Though it was a moment of triumph for Melfi, David Chase and Matthew Weiner (this week’s exemplary writers) of course complicated matters. All season long, Tony has been pegged as a monster, a beast, a pathetic, murderous shrivelling patriarch, whose only moment of grace (saving his son’s life and cradling him in tears) was quickly followed by more thoughtless violence. Yet last night, Tony was in pure victim mode—hunted down by Phil’s henchmen, losing his associates, and now, kicked out of therapy, as he remarks to Melfi with rage, right when his son tried to kill himself. Melfi’s opportunistic use of Tony’s ripping a page out of her waiting-room magazine (hilariously called DEPARTURES, the publication had a steak recipe that Tony wanted to try) to instigate a fight seemed somewhat childish and disingenuous, further making Tony out as the abused. It was an extraordinarily tense interplay (as with many seasons ago, I greatly feared for Melfi’s safety in these moments), even more throat-grabbing than the death of Bobby, and while Melfi extricated herself, it still left a bitter taste.

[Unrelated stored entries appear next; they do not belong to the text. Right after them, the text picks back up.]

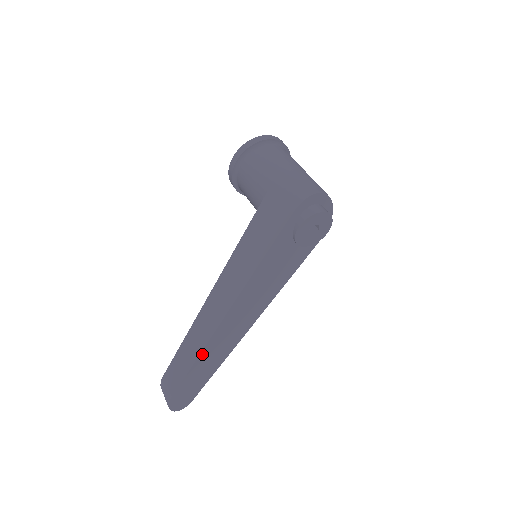
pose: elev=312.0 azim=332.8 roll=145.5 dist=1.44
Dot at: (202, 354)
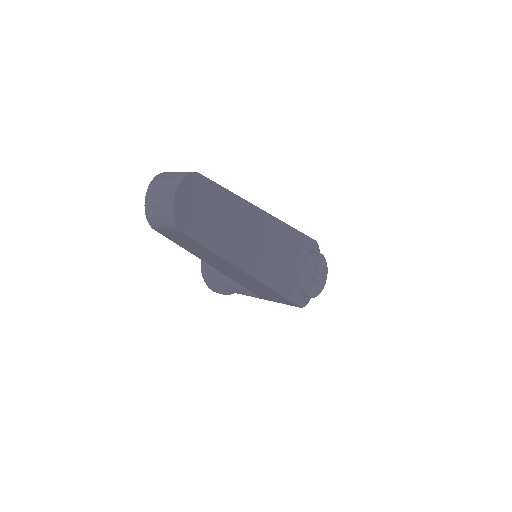
Dot at: (240, 203)
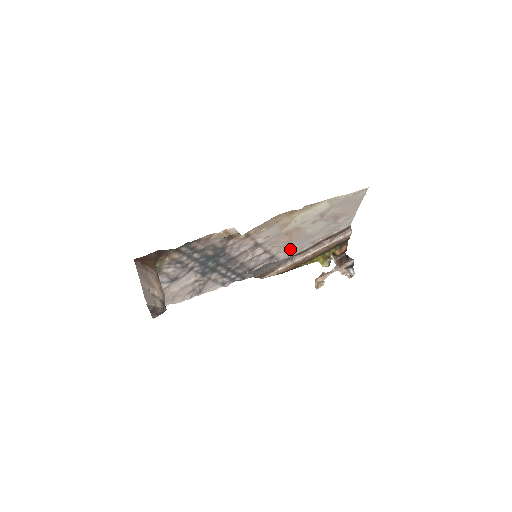
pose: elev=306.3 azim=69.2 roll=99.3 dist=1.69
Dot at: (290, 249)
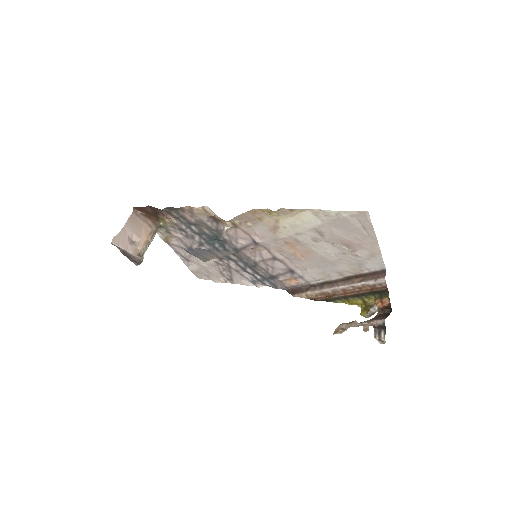
Dot at: (311, 270)
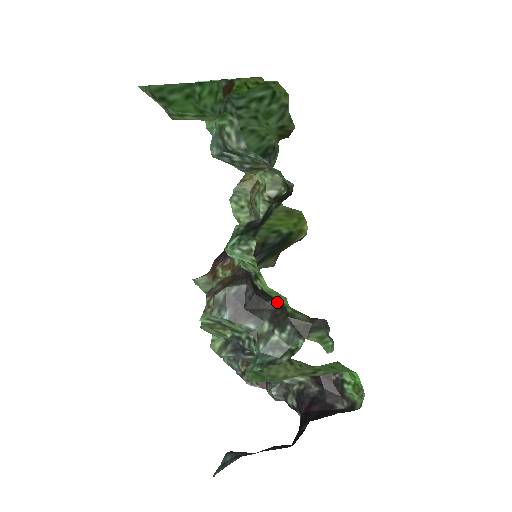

One wishes that Carmela, though, had such backbone (though Tony tried to accuse Melfi of being like his wife, he was dead wrong this time). I can’t help but recall Tony in last episode’s session with Melfi in which he remarked on his Las Vegas epiphany: that our mothers are the bus drivers, and we’re always trying to catch up. What then does this mean for Carmela, being the mother of AJ? Last installment’s “The Second Coming” dealt greatly with father-son dynamics, inheritance of violence and depression, and as always the show created plenty of other son/proteges for Tony (Jackie Jr., Christopher); yet thus far this season, Carmela has merely reacted, though in increasingly emotional, deluded ways. “He was always our happy little boy,” she wept about AJ, while all viewers collectively went, “Really?”

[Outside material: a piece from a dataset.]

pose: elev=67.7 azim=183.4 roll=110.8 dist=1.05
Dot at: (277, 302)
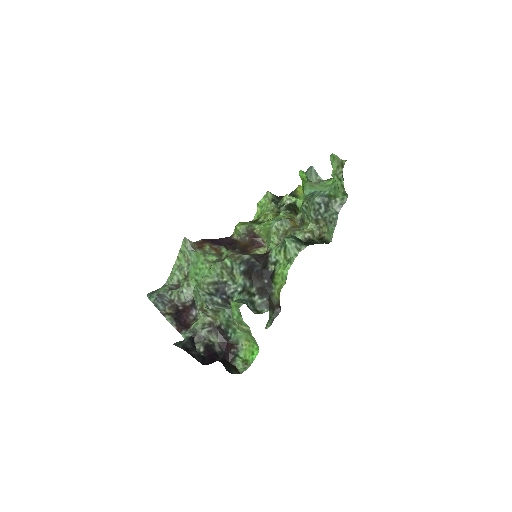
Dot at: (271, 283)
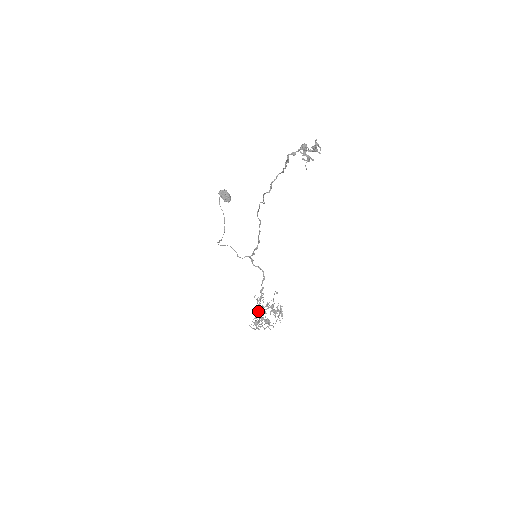
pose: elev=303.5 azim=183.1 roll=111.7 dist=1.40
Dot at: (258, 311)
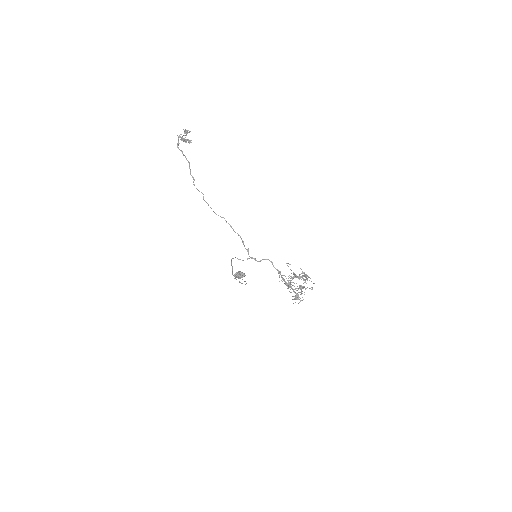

This week, Carmela’s two small moments were quite telling: in one, she’s making oatmeal for AJ, while Meadow watches her from the counter. Carmela is smiling, while AJ is in the other room, watching the Iraqi war footage. Meadow stares at her mother with both melancholy and compassion. A few scenes later, at Vesuvio, Carmela, talking to Artie and Charmaine, expresses her pleasure at Meadow’s leaving pre-med. In an odd moment, she remarks, with harsh judgment, that she doubts her daughter has the “compassion” or “patience” required to be a doctor. Might Carmela’s resentment of Meadow be equal to Tony’s towards AJ? Soon, Tony rises to greet another guest eating dinner, and Carmela is left alone. Director Alan Taylor holds on her for a while,long enough to catch her expression changing to something like frustration…or anger…or loneliness. At this point, with one week left, hoping for Carmela’s moral revelation must be wishful thinking. Perhaps in last season’s “Cold Stones,” she saw the beacon at the top of the Eiffel Tower (mirroring perfectly the light on the horizon seen by Tony in his coma dream state), because she and Tony are on parallel paths, heading towards the same “big nothing.”

After all, that’s what Livia Soprano called it. And we know she’s waiting there.